· Health · 1 min read
How Daytime Stress Becomes Nighttime Insomnia
Stress doesn't just disappear when you close your eyes. Learn about the 'Cortisol Spike' and how to offload stress before bed.

If you’ve ever had a stressful day at the office only to find yourself wide awake at 2 AM, you’ve experienced the Cortisol-Melatonin Tug-of-War.
The Cortisol Connection
Cortisol is your “alertness” hormone. Normally, it is high in the morning and low at night. However, chronic daytime stress keeps cortisol levels elevated late into the evening. Since cortisol and melatonin are antagonists, high cortisol prevents melatonin from doing its job.
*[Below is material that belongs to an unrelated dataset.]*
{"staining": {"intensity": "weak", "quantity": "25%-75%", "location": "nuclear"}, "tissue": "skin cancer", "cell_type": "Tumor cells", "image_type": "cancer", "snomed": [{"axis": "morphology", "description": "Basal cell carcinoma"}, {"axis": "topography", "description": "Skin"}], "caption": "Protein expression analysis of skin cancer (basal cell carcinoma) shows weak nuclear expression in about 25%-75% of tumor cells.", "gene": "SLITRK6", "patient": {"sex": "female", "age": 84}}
The ‘Tired but Wired’ Feeling
This is that frustrating state where your body is exhausted, but your brain is buzzing. You are physically ready for bed, but chemically ready for a fight.
How to ‘Offload’ Stress
To sleep well, you must create a “buffer zone” between your work and your bed.
- Physical Transition: A warm shower or 5 minutes of stretching.
- Mental Transition: Using SleepGrids to tap your mood.
When you log your mood in SleepGrids, you are performing a “status check” on your nervous system. If you notice a pattern of “High Stress” days leading to “Fragmented Sleep” nights, you can begin to implement daytime breaks to lower your baseline cortisol before the sun goes down.